Bildung sollte nicht schön schminken, sondern von möglichst vielen Blickwinkeln beleuchten, auch mal bewusst von der unmoralischen Seite her, frei nach Hesses „Demian“. Bildung funktioniert auch vor allem über Erlebnisse die man selber macht, nicht über weiße Seiten mit ein paar Tintenflecken drauf. Bücher sind etwas sehr wunderbares, doch das echte Leben können sie nicht ersetzen. Ein freier Mensch sollte auch mal aus sich herausgehen können, seinen Gefühlen freien Lauf lassen, einfach leben, solange Zeit dafür ist. Wenn wir von einem Individuum sprechen, dann braucht es auch mal einen Raum wo er individuell handeln kann, einfach mal tun kann, was ihm beliebt. Andererseits muss man dagegen als modernes Individuum auch erkennen können, wann man zum Wohl des anderen selbst zurückstecken muss. Ein bewusstes ausleben aller Triebe, führt zu einem breiten Spektrum an vielerlei Erfahrungen. Ob diese für einen selbst dunkel, böse oder hell leuchtend sind – das sollte man sich mal bewusst machen – kann man nur ganz subjektiv für sich allein feststellen und die Essenz aus diesen Erlebnissen ziehen und sich als der moderne unabhängige Mensch nicht von zweifelhaften Moralpredigern hineinreden lassen. Bei Erlebnissen mit Mitmenschen sollte man sich dann aber einig werden wie man Dinge einordnet.

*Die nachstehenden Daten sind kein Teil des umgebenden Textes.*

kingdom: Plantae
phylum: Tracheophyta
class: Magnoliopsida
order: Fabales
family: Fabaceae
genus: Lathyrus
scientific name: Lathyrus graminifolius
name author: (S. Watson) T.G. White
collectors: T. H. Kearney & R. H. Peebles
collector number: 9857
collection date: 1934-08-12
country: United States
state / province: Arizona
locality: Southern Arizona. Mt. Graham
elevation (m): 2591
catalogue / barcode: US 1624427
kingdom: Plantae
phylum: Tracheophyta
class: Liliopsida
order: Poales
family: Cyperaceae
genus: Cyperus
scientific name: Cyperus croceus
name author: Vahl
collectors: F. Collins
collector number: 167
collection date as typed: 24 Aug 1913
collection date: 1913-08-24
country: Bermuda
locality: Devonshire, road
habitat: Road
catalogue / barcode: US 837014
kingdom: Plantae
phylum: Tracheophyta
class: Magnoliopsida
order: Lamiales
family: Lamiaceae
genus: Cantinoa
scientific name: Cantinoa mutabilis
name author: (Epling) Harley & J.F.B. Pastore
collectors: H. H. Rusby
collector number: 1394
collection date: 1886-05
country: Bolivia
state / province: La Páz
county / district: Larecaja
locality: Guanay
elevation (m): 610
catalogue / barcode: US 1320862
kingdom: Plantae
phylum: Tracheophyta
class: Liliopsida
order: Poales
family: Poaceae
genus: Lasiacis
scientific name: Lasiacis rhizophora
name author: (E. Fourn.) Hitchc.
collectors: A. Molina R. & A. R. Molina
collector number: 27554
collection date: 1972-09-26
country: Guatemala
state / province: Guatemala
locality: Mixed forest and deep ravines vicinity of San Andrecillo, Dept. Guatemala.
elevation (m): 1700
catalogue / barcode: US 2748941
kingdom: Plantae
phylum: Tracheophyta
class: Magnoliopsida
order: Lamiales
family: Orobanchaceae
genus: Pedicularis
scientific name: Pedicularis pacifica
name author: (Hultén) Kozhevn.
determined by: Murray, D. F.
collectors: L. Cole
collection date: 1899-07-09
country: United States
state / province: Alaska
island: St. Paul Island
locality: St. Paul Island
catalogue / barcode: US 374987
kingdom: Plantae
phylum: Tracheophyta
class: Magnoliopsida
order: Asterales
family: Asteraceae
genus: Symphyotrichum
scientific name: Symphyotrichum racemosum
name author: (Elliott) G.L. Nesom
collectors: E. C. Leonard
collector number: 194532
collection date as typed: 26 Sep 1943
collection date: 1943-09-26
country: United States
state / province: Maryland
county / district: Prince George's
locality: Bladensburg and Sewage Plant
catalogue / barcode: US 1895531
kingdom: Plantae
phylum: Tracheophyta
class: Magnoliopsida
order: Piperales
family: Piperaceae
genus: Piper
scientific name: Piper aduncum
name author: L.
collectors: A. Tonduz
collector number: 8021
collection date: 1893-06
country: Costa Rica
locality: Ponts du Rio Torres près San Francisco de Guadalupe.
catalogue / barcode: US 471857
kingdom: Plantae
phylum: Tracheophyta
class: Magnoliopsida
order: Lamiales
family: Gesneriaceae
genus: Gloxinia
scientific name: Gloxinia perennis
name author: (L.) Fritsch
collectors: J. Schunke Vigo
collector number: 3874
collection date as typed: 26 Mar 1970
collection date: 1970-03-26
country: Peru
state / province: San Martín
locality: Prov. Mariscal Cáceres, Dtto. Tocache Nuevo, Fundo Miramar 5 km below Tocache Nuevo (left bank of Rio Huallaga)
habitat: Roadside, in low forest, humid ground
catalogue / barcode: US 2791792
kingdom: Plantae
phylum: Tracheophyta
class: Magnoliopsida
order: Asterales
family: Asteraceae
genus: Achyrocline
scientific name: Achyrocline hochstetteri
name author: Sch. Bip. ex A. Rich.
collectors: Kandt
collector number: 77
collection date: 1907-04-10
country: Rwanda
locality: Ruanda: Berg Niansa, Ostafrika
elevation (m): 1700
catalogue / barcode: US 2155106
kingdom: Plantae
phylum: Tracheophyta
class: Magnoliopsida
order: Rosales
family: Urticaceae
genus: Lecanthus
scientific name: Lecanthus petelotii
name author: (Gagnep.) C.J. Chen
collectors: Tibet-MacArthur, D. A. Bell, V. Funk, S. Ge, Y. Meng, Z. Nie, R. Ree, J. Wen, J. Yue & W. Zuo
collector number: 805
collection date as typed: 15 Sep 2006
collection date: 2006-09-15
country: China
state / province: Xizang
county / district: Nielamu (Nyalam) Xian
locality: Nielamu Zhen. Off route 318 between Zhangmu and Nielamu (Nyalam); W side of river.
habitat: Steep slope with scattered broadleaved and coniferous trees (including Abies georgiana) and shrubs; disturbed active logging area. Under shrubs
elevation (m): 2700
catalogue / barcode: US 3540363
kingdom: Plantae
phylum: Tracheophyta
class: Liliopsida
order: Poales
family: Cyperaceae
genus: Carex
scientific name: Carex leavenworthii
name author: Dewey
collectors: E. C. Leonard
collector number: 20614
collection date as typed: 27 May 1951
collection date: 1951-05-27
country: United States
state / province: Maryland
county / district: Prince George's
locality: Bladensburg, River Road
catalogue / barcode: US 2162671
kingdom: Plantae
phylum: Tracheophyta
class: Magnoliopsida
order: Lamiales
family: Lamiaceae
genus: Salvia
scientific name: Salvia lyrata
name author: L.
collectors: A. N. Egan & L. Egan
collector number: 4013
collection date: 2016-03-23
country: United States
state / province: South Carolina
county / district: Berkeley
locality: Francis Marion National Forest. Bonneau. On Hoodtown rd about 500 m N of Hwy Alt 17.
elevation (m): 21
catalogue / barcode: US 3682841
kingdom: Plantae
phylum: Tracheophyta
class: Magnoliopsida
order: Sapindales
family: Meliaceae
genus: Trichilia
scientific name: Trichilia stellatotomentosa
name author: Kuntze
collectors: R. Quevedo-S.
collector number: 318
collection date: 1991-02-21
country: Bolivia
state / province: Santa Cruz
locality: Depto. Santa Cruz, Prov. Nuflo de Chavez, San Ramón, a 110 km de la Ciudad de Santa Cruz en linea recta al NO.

Das alles führt zu differenzierterer Entscheidungskraft, auch gebunden an seine Erfahrungen. Man rückt näher an die Wirklichkeit heran, wenn man auch das Schlechte kennen lernt und verwendet. Es ist ein Weg hin zum modernen Individuum mit breiteren Entscheidungsmöglichkeiten und weiten Blickwinkeln.

Abhängig ist das eben von unserer Vergangenheit, Umgebung und Umwelt und somit auch sehr von der Erziehung. Ein Schulsystem, was nur dazu angelegt ist immer mehr Wissen und Erfahrungen - leider in immer kürzerer Zeit und mit immer weniger Mitteln - weiterzugeben um Individuen auszubilden führt zur Schulboulemie. Das Abitur wird heutzutage wichtiger und wichtiger während der Hauptschulabschluss oder vergleichbar „niedere“ Abschlüsse an Bedeutung verlieren und so kommt es, dass Wissen nur noch in sich hineingefressen und zur Prüfung aus sich heraus gepresst wird. Die Schulen und Universitäten werden menschlich immer unattraktiver. Natürlich war es nie so, dass sie ein Hort der offenen Bildung waren, und diesen Anspruch kann niemand erfüllen, denn Schulen sollen und können sich auch nicht in Paradiese verwandeln, doch man sollte sich davon entfernen Schülern Wissen einzupressen. Weltweit.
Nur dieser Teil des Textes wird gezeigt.